Milo nods, running his finger along the line. "We need to mark out our portal with a smudge of ash."

"Oh." I say. This is not a science classroom. There aren't random jars of chemicals and former creatures locked within cabinets. Our resources are limited, but one thing I can perform is the miracle of fire. I dig my lighter out of my pocket. "I can handle that."

Emma scurries, digging trashed loose leaf from the recycling bin and laying it on the desk in front of me like an offering. A sacrifice, even. Yes, this doth please the lady of the flame.

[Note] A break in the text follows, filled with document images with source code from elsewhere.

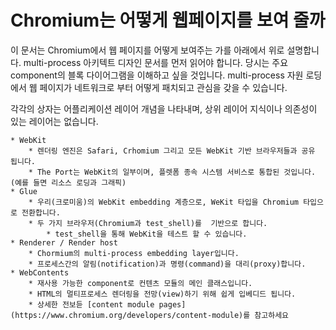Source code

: # Chromium는 어떻게  웹페이지를 보여 줄까
이 문서는 Chromium에서 웹 페이지를 어떻게 보여주는 가를 아래에서 위로 설명합니다. 
multi-process 아키텍트 디자인 문서를 먼저 읽어야 합니다. 
당시는 주요 component의 블록 다이어그램을 이해하고 싶을 것입니다. 
multi-process 자원 로딩에서 웹 페이지가 네트워크로 부터 어떻게 패치되고 관심을 갖을 수 있습니다. 

각각의 상자는 어플리케이션 레이어 개념을 나타내며, 상위 레이어 지식이나 의존성이 있는 레이어는 없습니다.

	* WebKit
		* 렌더링 엔진은 Safari, Crhomium 그리고 모든 WebKit 기반 브라우저들과 공유 됩니다. 
		* The Port는 WebKit의 일부이며, 플렛폼 종속 시스템 서비스로 통합된 것입니다. (예를 들면 리소스 로딩과 그래픽)
	* Glue
		* 우리(크로미움)의 WebKit embedding 계층으로, WeKit 타입을 Chromium 타입으로 전환합니다. 
		* 두 가지 브라우저(Chromium과 test_shell)를  기반으로 합니다.
			* test_shell을 통해 WebKit을 테스트 할 수 있습니다. 
	* Renderer / Render host		
		* Chormium의 multi-process embedding layer입니다. 
		* 프로세스간의 알림(notification)과 명령(command)을 대리(proxy)합니다. 
	* WebContents
		* 재사용 가능한 component로 컨텐츠 모듈의 메인 클래스입니다. 
		* HTML의 멀티프로세스 렌더링을 전망(view)하기 위해 쉽게 입베디드 됩니다.
		* 상세한 전보듣 [content module pages](https://www.chromium.org/developers/content-module)를 참고하세요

I kind of get why Ms. Isaakov would get into this kind of thing. It's pretty exhilarating having Milo and Emma watching me intently, waiting for me to strike my lighter and burn these bits of paper. It feels so official and vaguely spiritual, like we are performing something deep. I mean, literally all I do is flick a flame on and hold it to the corner of some old notebook paper and wait for it to catch. The fire eats at the paper, turning it thin and black as it works its way over the blue lines. I pull away, letting the fire do its work, moving over the stack. The other pages catch, but it is not a swoosh of burning all at once. It disintegrates slowly, letting us watch in rapt attention as it creates this one ingredient.

"How much do we need?" Emma asks.

"Just enough to draw a door," Milo answers.

The stack of pages turns from homework to black ash and Milo scoops up a handful, dusting his clothes black in the process. I follow him to the wall next to the door, Emma trailing a foot behind me, like she can never come closer than that again.